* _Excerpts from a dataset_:
[Start of section]

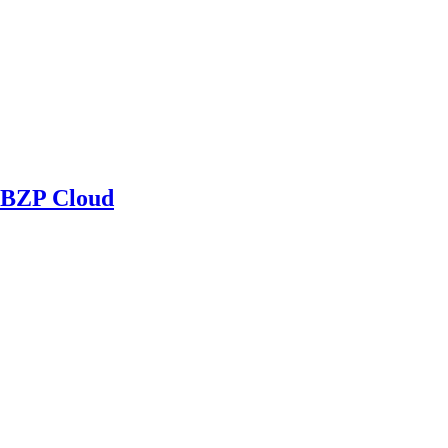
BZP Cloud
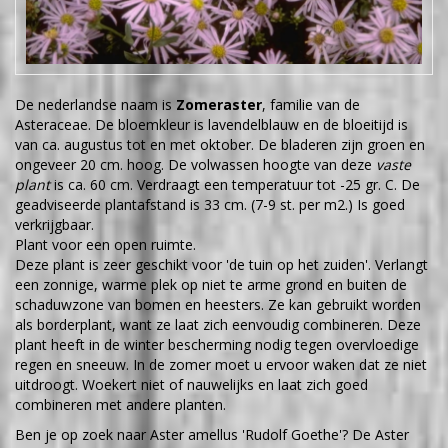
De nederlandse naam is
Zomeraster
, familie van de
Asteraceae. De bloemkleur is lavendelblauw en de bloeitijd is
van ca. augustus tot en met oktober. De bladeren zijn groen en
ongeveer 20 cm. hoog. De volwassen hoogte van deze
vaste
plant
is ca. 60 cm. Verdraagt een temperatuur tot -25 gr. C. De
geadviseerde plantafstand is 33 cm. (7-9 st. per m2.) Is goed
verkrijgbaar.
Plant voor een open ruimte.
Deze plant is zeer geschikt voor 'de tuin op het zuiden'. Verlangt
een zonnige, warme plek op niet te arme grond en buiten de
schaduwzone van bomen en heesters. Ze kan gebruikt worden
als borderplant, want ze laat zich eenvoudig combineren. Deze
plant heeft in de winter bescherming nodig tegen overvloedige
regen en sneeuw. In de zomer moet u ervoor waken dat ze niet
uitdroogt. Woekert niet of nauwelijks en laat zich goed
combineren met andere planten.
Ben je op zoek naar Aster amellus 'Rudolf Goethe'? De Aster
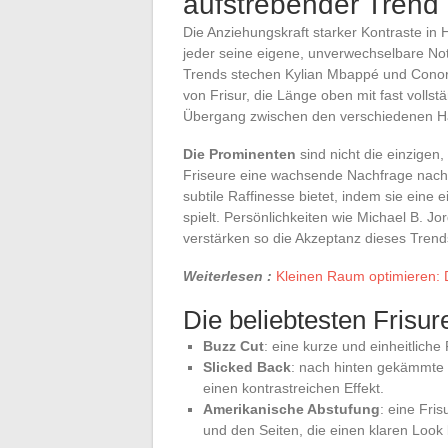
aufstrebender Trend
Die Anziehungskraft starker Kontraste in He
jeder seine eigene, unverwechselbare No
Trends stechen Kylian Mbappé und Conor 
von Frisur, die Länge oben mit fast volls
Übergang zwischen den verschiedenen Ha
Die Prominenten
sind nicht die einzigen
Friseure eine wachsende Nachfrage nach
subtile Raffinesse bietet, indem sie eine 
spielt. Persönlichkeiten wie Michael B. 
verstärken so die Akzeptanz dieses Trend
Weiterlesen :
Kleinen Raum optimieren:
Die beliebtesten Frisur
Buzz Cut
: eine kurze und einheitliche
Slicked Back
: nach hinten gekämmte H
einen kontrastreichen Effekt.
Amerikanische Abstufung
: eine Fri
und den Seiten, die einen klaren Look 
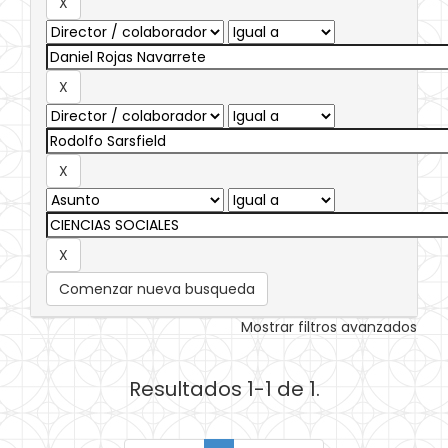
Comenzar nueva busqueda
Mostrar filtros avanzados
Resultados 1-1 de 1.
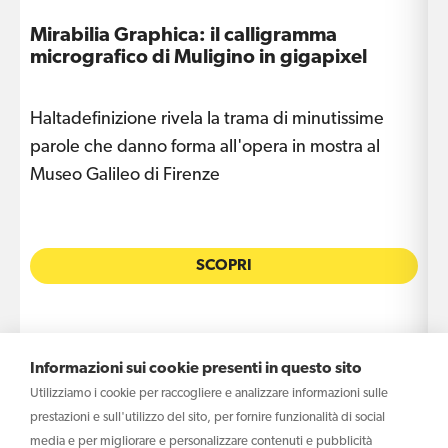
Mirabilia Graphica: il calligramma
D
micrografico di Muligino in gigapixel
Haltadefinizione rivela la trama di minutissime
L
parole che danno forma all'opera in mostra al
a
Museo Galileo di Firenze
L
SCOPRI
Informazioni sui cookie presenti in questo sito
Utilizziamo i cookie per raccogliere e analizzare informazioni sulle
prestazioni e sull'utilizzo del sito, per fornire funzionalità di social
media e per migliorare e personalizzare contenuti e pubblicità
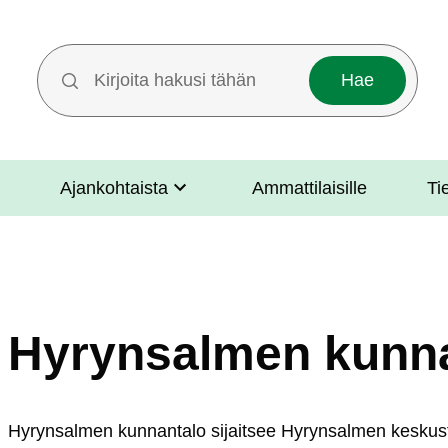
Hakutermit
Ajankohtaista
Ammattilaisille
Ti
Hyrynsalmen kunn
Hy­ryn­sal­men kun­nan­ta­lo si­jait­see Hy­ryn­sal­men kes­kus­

[End of section]

* _TASK DIRECTIONS_: Using the records above, output an exact copy without any pictures.

* _SOLUTION TO THIS EXERCISE_:
BZP Cloud
De nederlandse naam is
Zomeraster
, familie van de
Asteraceae. De bloemkleur is lavendelblauw en de bloeitijd is
van ca. augustus tot en met oktober. De bladeren zijn groen en
ongeveer 20 cm. hoog. De volwassen hoogte van deze
vaste
plant
is ca. 60 cm. Verdraagt een temperatuur tot -25 gr. C. De
geadviseerde plantafstand is 33 cm. (7-9 st. per m2.) Is goed
verkrijgbaar.
Plant voor een open ruimte.
Deze plant is zeer geschikt voor 'de tuin op het zuiden'. Verlangt
een zonnige, warme plek op niet te arme grond en buiten de
schaduwzone van bomen en heesters. Ze kan gebruikt worden
als borderplant, want ze laat zich eenvoudig combineren. Deze
plant heeft in de winter bescherming nodig tegen overvloedige
regen en sneeuw. In de zomer moet u ervoor waken dat ze niet
uitdroogt. Woekert niet of nauwelijks en laat zich goed
combineren met andere planten.
Ben je op zoek naar Aster amellus 'Rudolf Goethe'? De Aster
aufstrebender Trend
Die Anziehungskraft starker Kontraste in He
jeder seine eigene, unverwechselbare No
Trends stechen Kylian Mbappé und Conor 
von Frisur, die Länge oben mit fast volls
Übergang zwischen den verschiedenen Ha
Die Prominenten
sind nicht die einzigen
Friseure eine wachsende Nachfrage nach
subtile Raffinesse bietet, indem sie eine 
spielt. Persönlichkeiten wie Michael B. 
verstärken so die Akzeptanz dieses Trend
Weiterlesen :
Kleinen Raum optimieren:
Die beliebtesten Frisur
Buzz Cut
: eine kurze und einheitliche
Slicked Back
: nach hinten gekämmte H
einen kontrastreichen Effekt.
Amerikanische Abstufung
: eine Fri
und den Seiten, die einen klaren Look 
Comenzar nueva busqueda
Mostrar filtros avanzados
Resultados 1-1 de 1.
Mirabilia Graphica: il calligramma
D
micrografico di Muligino in gigapixel
Haltadefinizione rivela la trama di minutissime
L
parole che danno forma all'opera in mostra al
a
Museo Galileo di Firenze
L
SCOPRI
Informazioni sui cookie presenti in questo sito
Utilizziamo i cookie per raccogliere e analizzare informazioni sulle
prestazioni e sull'utilizzo del sito, per fornire funzionalità di social
media e per migliorare e personalizzare contenuti e pubblicità
Hakutermit
Ajankohtaista
Ammattilaisille
Ti
Hyrynsalmen kunn
Hy­ryn­sal­men kun­nan­ta­lo si­jait­see Hy­ryn­sal­men kes­kus­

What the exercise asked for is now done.